Many spouses struggle with a loss of identity. According to Jeff, spouses should remember to make their self-care and identity a priority. “How can you do something for someone else if you don’t know who you are?” he asked.
He stressed the importance of maintaining your identity and remaining strong as an individual as spouses are more than an extension of their husbands or wives. “Treat people like individuals not just as the spouse of someone else,” he said.
Volunteering with the spouses club at the base thrift store, junior and senior spouses often work together.
“Sometimes junior spouses are shocked to realize we are just normal people,” Jeff said. “They will talk to you and find out later on who your spouse is and say, ‘Oh my, I did not know that.’ That’s the point. It’s all about getting to know people before you know who their spouse is.”
Reflection and advice
Jeff said he’s proud that his wife has met every goal she set in life. She never took “no” for an answer and never quit. When faced with adversity, she kept going.
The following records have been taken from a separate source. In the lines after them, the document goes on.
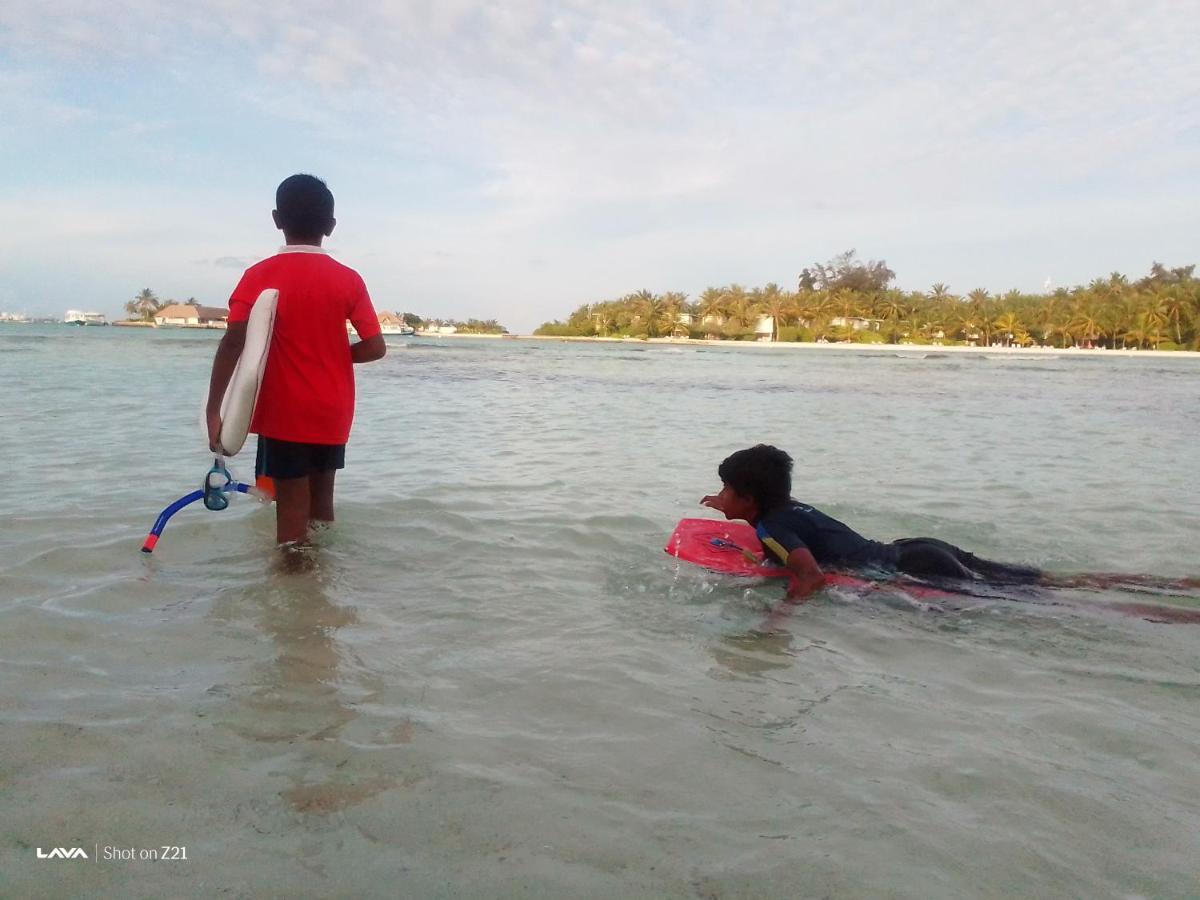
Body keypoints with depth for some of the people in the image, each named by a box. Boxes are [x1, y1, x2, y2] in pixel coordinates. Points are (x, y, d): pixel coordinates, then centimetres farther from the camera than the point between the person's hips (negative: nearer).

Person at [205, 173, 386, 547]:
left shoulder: (261, 276, -8)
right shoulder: (348, 279, -2)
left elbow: (233, 343, -18)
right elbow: (375, 347, -6)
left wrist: (213, 410, -18)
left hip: (284, 414, -3)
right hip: (332, 413, 3)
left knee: (292, 510, 2)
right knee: (322, 501, 18)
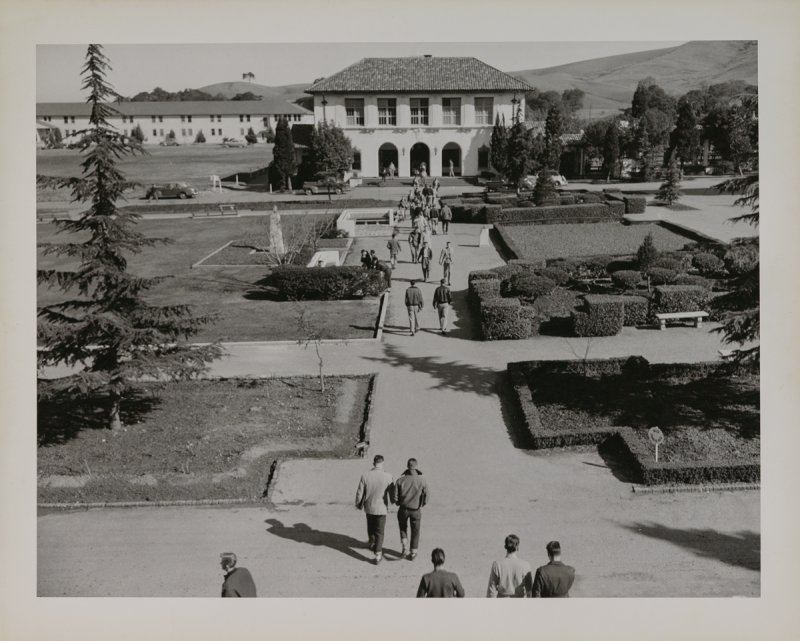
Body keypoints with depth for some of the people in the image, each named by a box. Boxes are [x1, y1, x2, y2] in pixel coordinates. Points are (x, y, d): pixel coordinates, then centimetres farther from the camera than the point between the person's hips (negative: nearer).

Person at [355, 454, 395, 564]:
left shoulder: (365, 475, -14)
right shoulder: (388, 477, -17)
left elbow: (360, 493, -7)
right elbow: (392, 493, -6)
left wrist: (358, 504, 11)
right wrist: (394, 502, 16)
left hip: (369, 507, 2)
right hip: (381, 508, -2)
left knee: (370, 526, 27)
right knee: (379, 531, 9)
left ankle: (372, 543, 50)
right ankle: (378, 555, 6)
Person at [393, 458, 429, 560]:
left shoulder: (400, 480, -17)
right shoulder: (423, 480, -17)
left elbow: (395, 497, -11)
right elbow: (425, 497, -9)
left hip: (404, 509, 0)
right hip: (416, 510, 0)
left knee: (403, 527, 27)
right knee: (415, 531, 19)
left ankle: (405, 547, 15)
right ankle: (413, 553, 28)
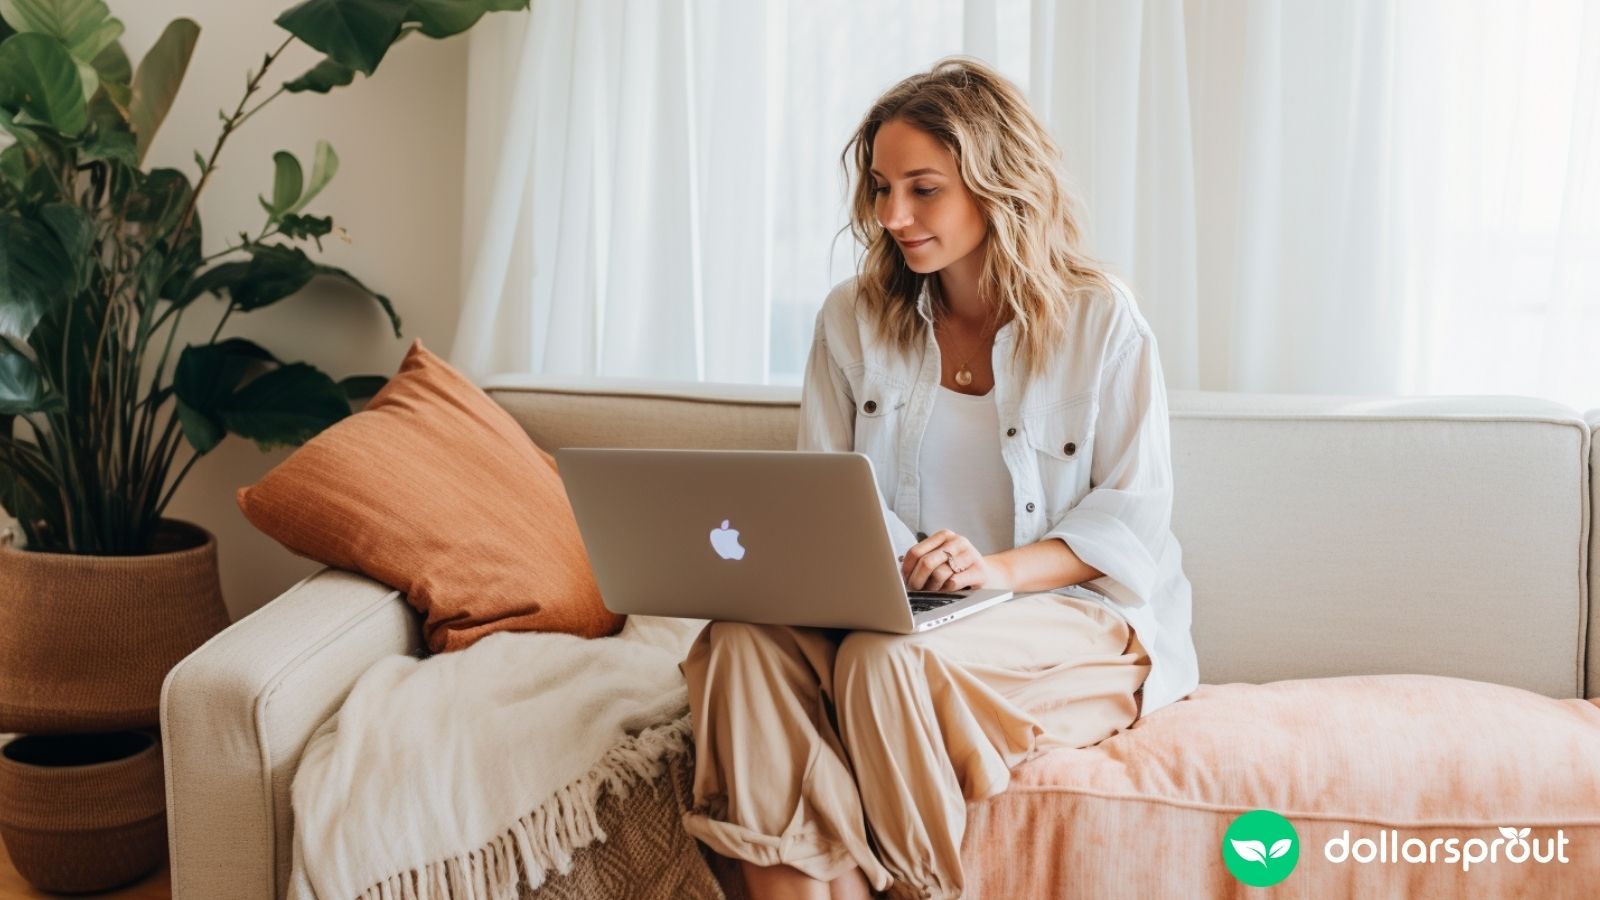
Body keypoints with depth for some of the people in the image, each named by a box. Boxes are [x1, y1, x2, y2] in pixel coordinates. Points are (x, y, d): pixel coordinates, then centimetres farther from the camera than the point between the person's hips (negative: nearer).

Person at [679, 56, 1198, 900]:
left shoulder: (1100, 318, -1)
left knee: (888, 660, -34)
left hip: (1075, 604, -3)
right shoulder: (853, 317, 8)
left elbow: (1133, 518, -4)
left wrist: (998, 568, -21)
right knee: (742, 641, -27)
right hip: (891, 606, 4)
“I remember when my wife came into the service,” Jeff said. “Friends couldn’t believe it … they would say to me, ‘I can’t believe you let your wife come into the service. First of all, I don’t let my wife do anything, she does what she wants. I support whatever she does. To me that’s what it’s all about. She supports me and I support her. That’s why we’ve been married 37 years.
“In the military you’ll see a lot of people working on their careers,” he continued. “(For us), our marriage is our career. It needs to be worked on all the time. Don’t forget to work on the little things with each other. Work on that relationship … because if you keep that relationship happy the rest of it will fall into place.”